The one good thing I have to say about these sections is that there aren’t a whole lot of them, so on the whole, the game still sticks with its mechanically sound but unremarkable tried and tested mechanics. But while this works to the game’s benefit with the gyroscopic sections, it actually constrains a new mechanic that probably would have developed into something genuinely interesting if the game had not artificially limited it by only having it show up far and few times in between and let it gestate.

I am talking about the Big Egg mechanic- you can eat larger enemies, and create larger eggs, either regular or metal. You can then use these eggs to smash open new pathways in the environment, which adds a new wrinkle to the gameplay, and opens the potential for you to revisit older levels and find new secrets… except it doesn’t, because the large egg enemies only show up at predetermined locations in the game, so you always know there is a secret hiding somewhere close by when they do. What a waste of potential.


"The good news is, the game looks surprisingly great, especially in motion. It is also helped and enhanced visually by the 3D effect"

The levels themselves are standard- from my criticism throughout the review, you might be tempted to think that they are bad, but they are not. They’re not bad at all. They’re just not good either. They just are. They’re pretty inoffensive in their existence, and that in itself is the most obnoxious thing about them- the fact that they are so safe and as a result unexciting. The levels are what let this game down so much- mechanically, it is largely sound, except for when it ironically tries to deviate from the standard too much. If the levels had been as bold and daring as they had been in the original Yoshi, New Island would have in fact been a much better game.

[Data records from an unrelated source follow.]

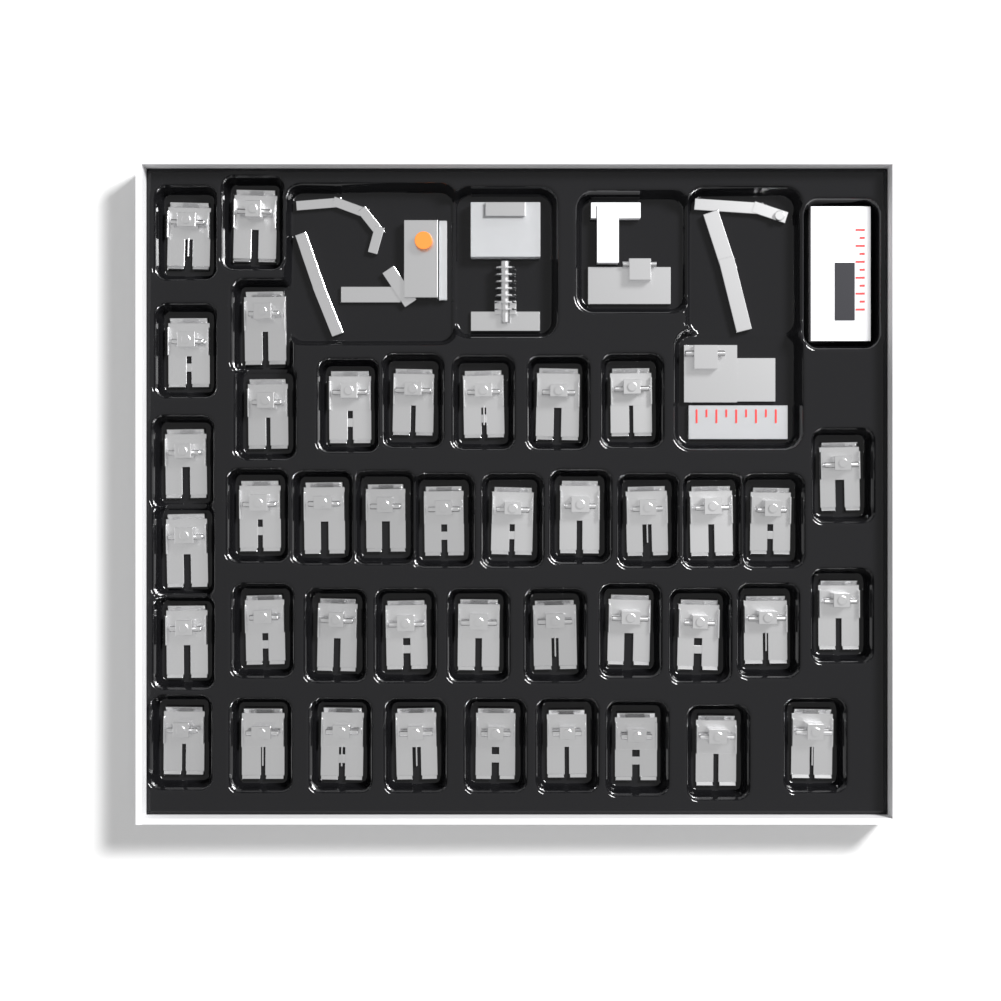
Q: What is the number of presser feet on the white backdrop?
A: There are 41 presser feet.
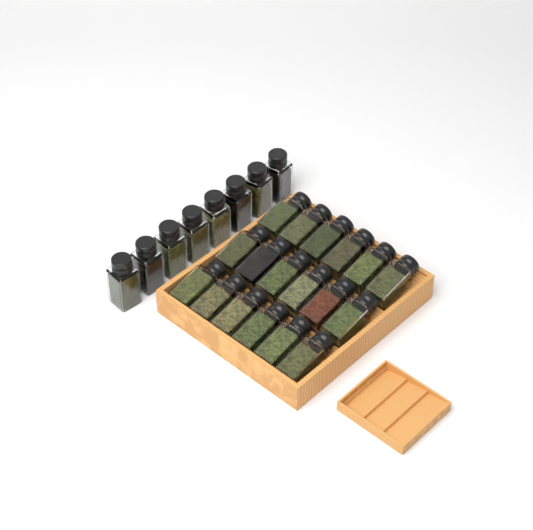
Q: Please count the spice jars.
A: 26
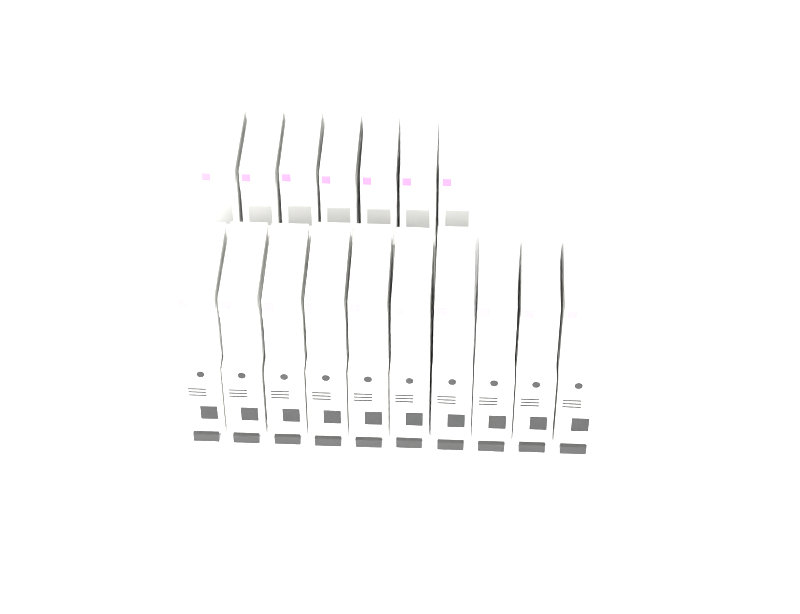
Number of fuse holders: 17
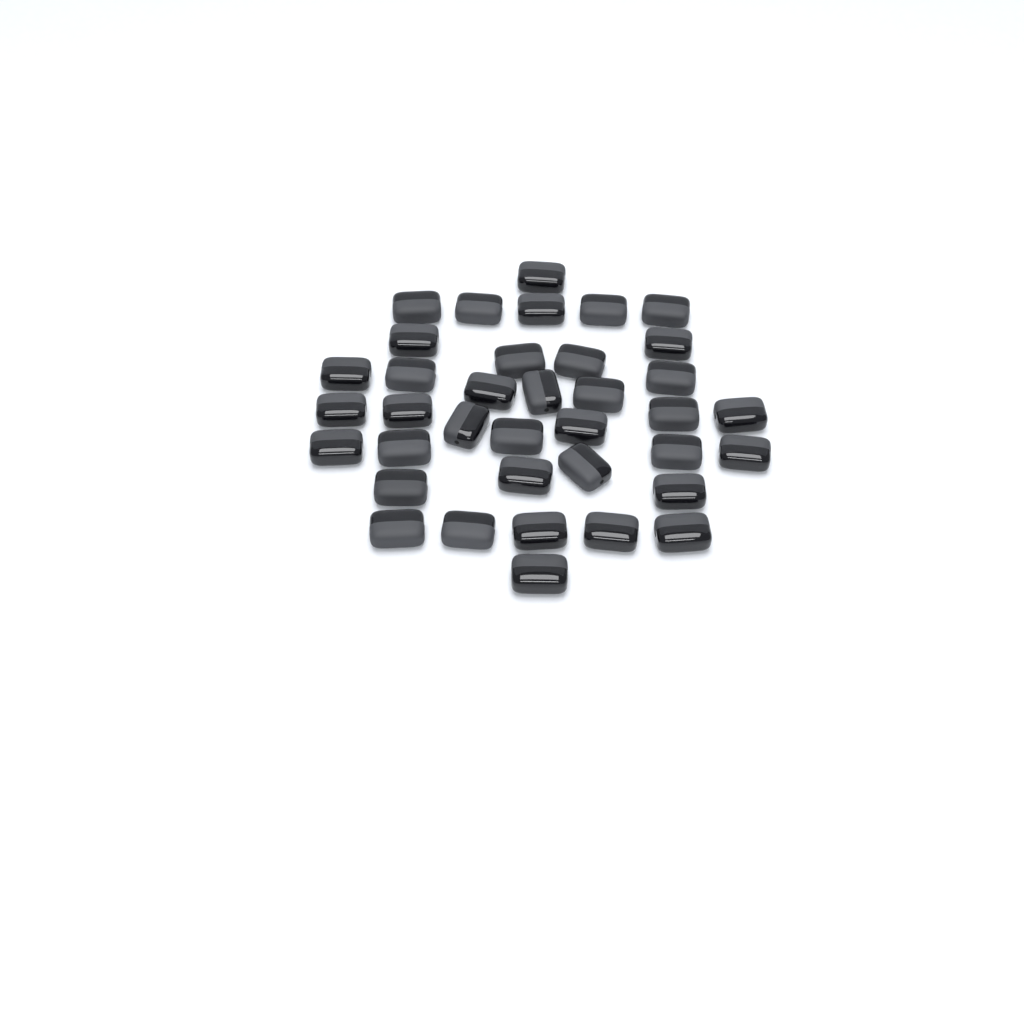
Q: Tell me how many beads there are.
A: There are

The elephant in the room here is the graphics- Yoshi’s Island was a beautiful game, and the subsequent sequels absolutely butchered the look. A lot of people groaned at the plasticky look of New Island back when it was unveiled, but the good news is, the game looks surprisingly great, especially in motion. It is also helped and enhanced visually by the 3D effect- it doesn’t use it to any great degree at all, but it’s a nice visual touch that makes the graphics look nicer.

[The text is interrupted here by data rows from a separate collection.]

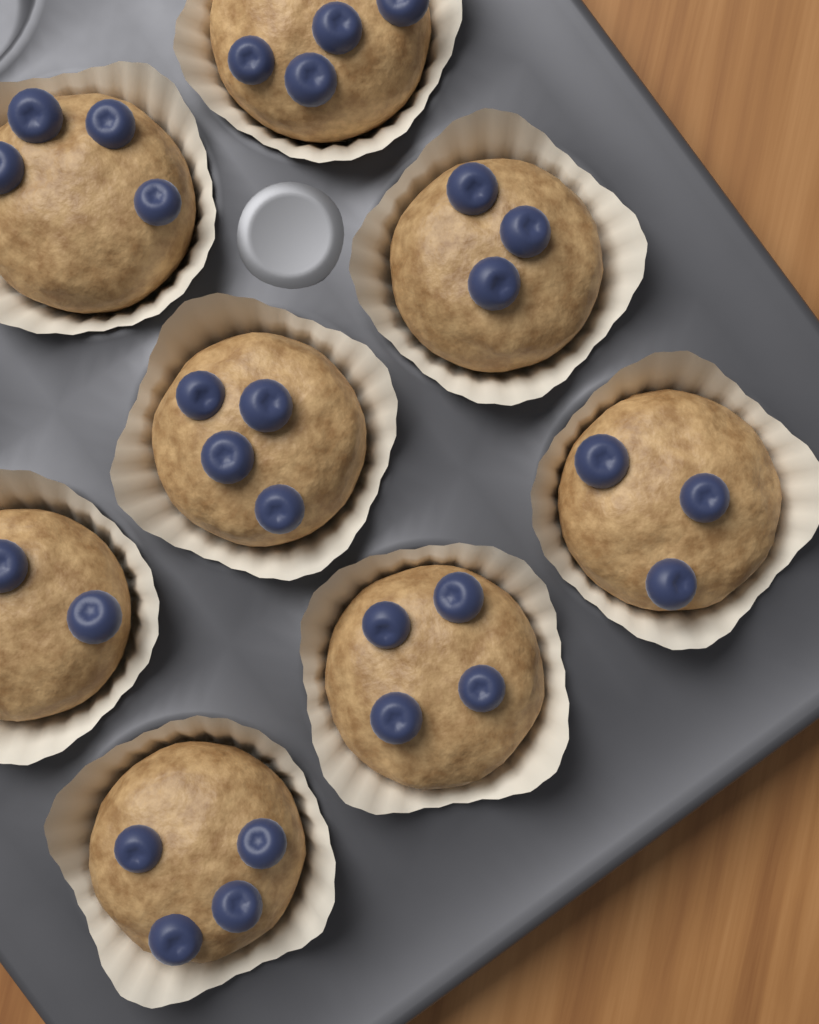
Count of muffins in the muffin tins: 8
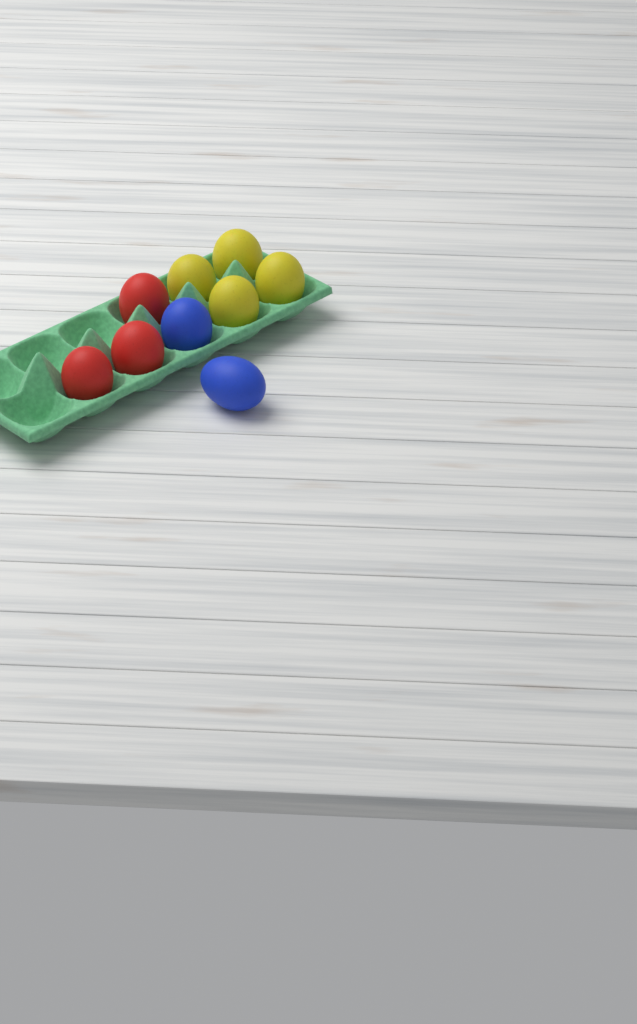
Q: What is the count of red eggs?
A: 3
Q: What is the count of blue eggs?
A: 2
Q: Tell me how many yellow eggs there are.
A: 4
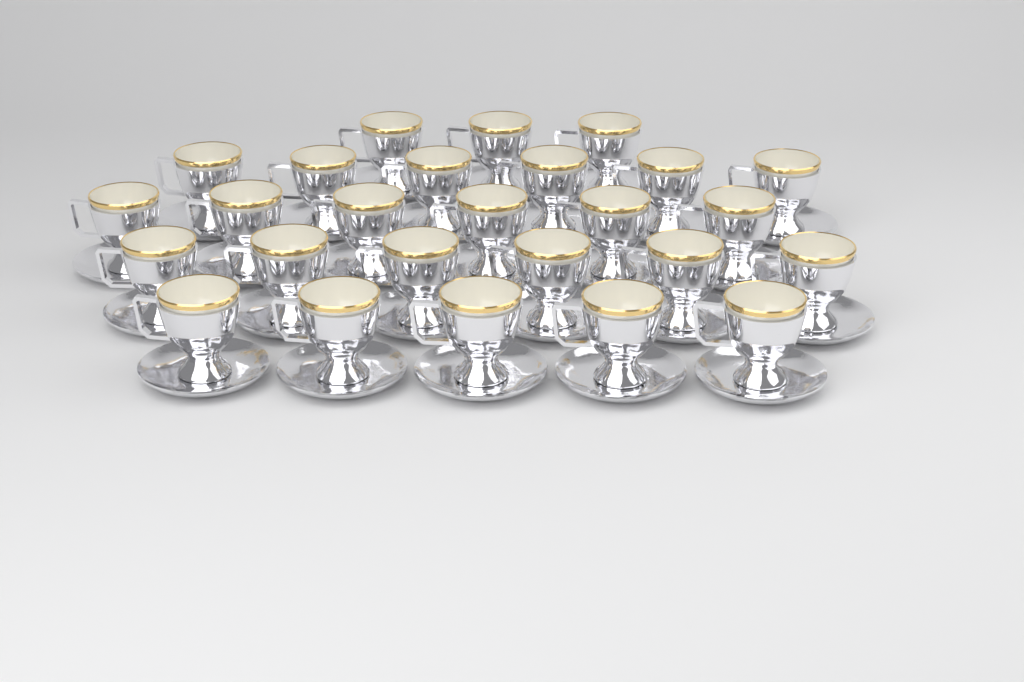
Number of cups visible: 26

This, then, is the issue- Yoshi’s New Island feels like an attempt to recreate Yoshi’s Island, but missing the point entirely. It’s as if someone tried to bring a dismembered person back to life by painstakingly reassembling their body- you’d have mimicked the frame entirely, but you’d be lacking the essence, the soul, entirely. That’s what Yoshi’s New Island is- a game that feels like Yoshi’s Island without the soul. It almost represents some sort of alternate universe reality, where Miyamoto made the game with some good mechanics and nice visual style, but failed to back it up with good, well thought out, daring game design. Yoshi’s New island is certainly not a bad game, and if you are a series fan, it is even worth checking out sometime. If you have kids, it is also perhaps a great way to introduce them to some good 2D platforming (especially given how hard it is to play the original Yoshi’s Island legally these days). It’s just not a very good game either- it just… is. Completely safe, completely inoffensive, just content to exist without trying to stand out much either way.

This game was reviewed on the Nintendo 3DS.


The mechanics are largely sound, the game looks nice visually


It feels completely soulless, unremarkable, and average- the level design is conservative and safe, the new mechanics that it tries to introduce are either gimmicky and detrimental, or just constrained and not given the time to develop, and the game just seems to play by the books

Final Verdict

Yoshi's New island is certainly not a bad game. It's just not a very good game either- it just... is. Completely safe, completely inoffensive, just content to exist without trying to stand out much either way.